Wednesday, October 22, 2008

I rather feel like expressing myself now.

Funny Face came on cable the other night and it reminded me of this epic beyond words Gap commercial.

And then it got me thinking: I really miss choreographed Gap ads.

Tuesday, October 21, 2008


20 years ago today, Imelda Marcos was charged with fraud and racketeering. Proof that you can have too many shoes (1060 too many pairs, to be exact).

I find it to be no coincidence (seriously, I get mail like once a decade) that I just so happened to come home to find a Delias catalog in the mail that included many pairs I want. Badly. I thought "Who still shops at Delias? It's such a tacky teenybopper store." Apparently, I should be shopping at Delias.

Clockwise from right, Charlotte $39.50, Doc Martens $110.50, Tabitha $39.50,Lissa $39.50

Thankfully, you can afford to buy these without being indicted.

Saturday, October 18, 2008

my dog ate my blog.

This is a note to all four of my dear readers who have been wondering why this blog is such a disappointment as of late. I wish I could say that I was in a third world country, helping small orphans and contracted a mysterious virus that impairs my blogging habits, but the truth is that I have been sitting around eating unhealthy amounts of bacon and watching Barefoot Contessa (Ina Garten is my role model, people. For real).

"Next, just add 6 sticks of butter and 3 cups of bacon drippings! Pop it in the oven and then pour some chocolate on top. How gorgeous is that?" Hearts.

Oh and, in case I haven't said it 12 times before, my camera has taken a one-way ticket to Deadsville (one way ticket to Deadsville? I need to get out more) . We all know a blog without a camera is like a book without pages (I cannot fathom how deep I am). After pestering my parents and preparing them elaborate meatloaf and chocolate cake dinners, they have agreed to buy me a camera for my birthday.

So, you're wondering, why should I care? This means that in one short month there will be awkward photo shoots, failed DIY projects, and baked goods galore around here. Stay tuned.

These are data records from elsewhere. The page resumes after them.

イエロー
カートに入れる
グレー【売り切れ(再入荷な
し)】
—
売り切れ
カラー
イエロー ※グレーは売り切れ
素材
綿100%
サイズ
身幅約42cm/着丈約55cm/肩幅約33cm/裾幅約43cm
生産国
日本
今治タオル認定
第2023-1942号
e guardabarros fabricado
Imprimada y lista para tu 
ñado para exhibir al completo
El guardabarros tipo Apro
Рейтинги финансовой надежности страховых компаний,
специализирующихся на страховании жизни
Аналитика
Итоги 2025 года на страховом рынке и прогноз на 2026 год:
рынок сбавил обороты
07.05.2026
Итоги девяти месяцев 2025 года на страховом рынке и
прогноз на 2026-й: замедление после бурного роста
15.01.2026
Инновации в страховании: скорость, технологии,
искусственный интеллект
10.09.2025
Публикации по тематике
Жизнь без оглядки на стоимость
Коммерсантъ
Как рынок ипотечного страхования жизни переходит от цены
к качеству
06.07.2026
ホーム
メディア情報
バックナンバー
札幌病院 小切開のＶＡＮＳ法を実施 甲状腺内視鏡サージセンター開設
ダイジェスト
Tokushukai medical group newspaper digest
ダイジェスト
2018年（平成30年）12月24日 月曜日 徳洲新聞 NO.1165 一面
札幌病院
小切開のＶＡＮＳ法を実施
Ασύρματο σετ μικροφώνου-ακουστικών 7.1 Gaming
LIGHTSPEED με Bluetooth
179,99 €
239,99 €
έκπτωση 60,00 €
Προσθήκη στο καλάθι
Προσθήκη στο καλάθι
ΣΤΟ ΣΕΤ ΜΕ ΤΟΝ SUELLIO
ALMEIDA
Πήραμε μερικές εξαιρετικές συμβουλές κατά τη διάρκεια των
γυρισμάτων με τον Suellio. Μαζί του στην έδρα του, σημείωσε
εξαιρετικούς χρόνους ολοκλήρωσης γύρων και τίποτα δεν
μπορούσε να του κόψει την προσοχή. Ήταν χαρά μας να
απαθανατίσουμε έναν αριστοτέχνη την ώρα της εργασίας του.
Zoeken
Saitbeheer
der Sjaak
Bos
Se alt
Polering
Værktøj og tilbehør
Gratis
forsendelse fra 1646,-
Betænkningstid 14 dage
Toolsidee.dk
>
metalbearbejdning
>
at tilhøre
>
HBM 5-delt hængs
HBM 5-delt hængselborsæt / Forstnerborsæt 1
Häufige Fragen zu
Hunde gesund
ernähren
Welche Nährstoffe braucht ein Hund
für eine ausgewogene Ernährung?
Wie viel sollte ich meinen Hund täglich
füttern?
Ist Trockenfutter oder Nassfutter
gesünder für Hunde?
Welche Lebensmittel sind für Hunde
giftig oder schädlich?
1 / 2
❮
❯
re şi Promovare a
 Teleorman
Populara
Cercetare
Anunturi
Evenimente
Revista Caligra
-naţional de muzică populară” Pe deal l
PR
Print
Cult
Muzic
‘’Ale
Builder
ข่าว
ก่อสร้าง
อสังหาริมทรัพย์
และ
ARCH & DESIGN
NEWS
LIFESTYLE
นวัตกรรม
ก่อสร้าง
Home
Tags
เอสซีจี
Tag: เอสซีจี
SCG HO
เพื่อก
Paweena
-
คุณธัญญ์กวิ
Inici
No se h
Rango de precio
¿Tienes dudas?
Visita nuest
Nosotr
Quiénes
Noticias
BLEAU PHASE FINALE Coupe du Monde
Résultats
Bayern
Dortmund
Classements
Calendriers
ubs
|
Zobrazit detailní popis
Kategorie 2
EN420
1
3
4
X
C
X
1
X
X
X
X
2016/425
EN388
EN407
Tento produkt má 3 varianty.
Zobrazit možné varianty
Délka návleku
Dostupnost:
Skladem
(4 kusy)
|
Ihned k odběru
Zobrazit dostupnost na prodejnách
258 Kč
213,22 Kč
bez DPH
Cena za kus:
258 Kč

Wednesday, October 15, 2008

a public service announcement.

Save 57 predictable minutes of your life and look at the Project Runway collections here. Because I bet you all an ice cream cake that the finale will go like this:

Darn you, Kenley. I want to hate you, but this is so so so cute.


10:10-10:20: A model will not show up. Someone will have an emotional breakdown. Tim Gunn will make everything better. The model shows up, albeit extremely hungover. Everyone is happy.

10:25- 10:27: Heidi Klum spiels in a miniskirt.

10:30-10:45: We finally see the clothes.

10: 45- 10:57: "Impeccable taste blah blah blah slutty slutty blah blah blah ..." -Michael Kors

*We tune in*

10:59: The winner is announced (TEAM LEANNE) and I am finally free from the most uninspiring season yet. Phew.

So, please, do yourselves a favor and tune into the Presidential Debate instead. Or, if you want to really shake things up, the Phillies vs. Dodgers game. Yes, even a baseball game amuses me more than this season.

Wednesday, October 8, 2008

even better than the marshmallow variety. is very lovely site I stumbled upon. Everything looks completely wearable and unique. Nothing costs over $65. I'm quite postive I need every single thing there. Yes, indeed.

Now, if you'll excuse me, I have to go dig through my sofa cushions for some spare change.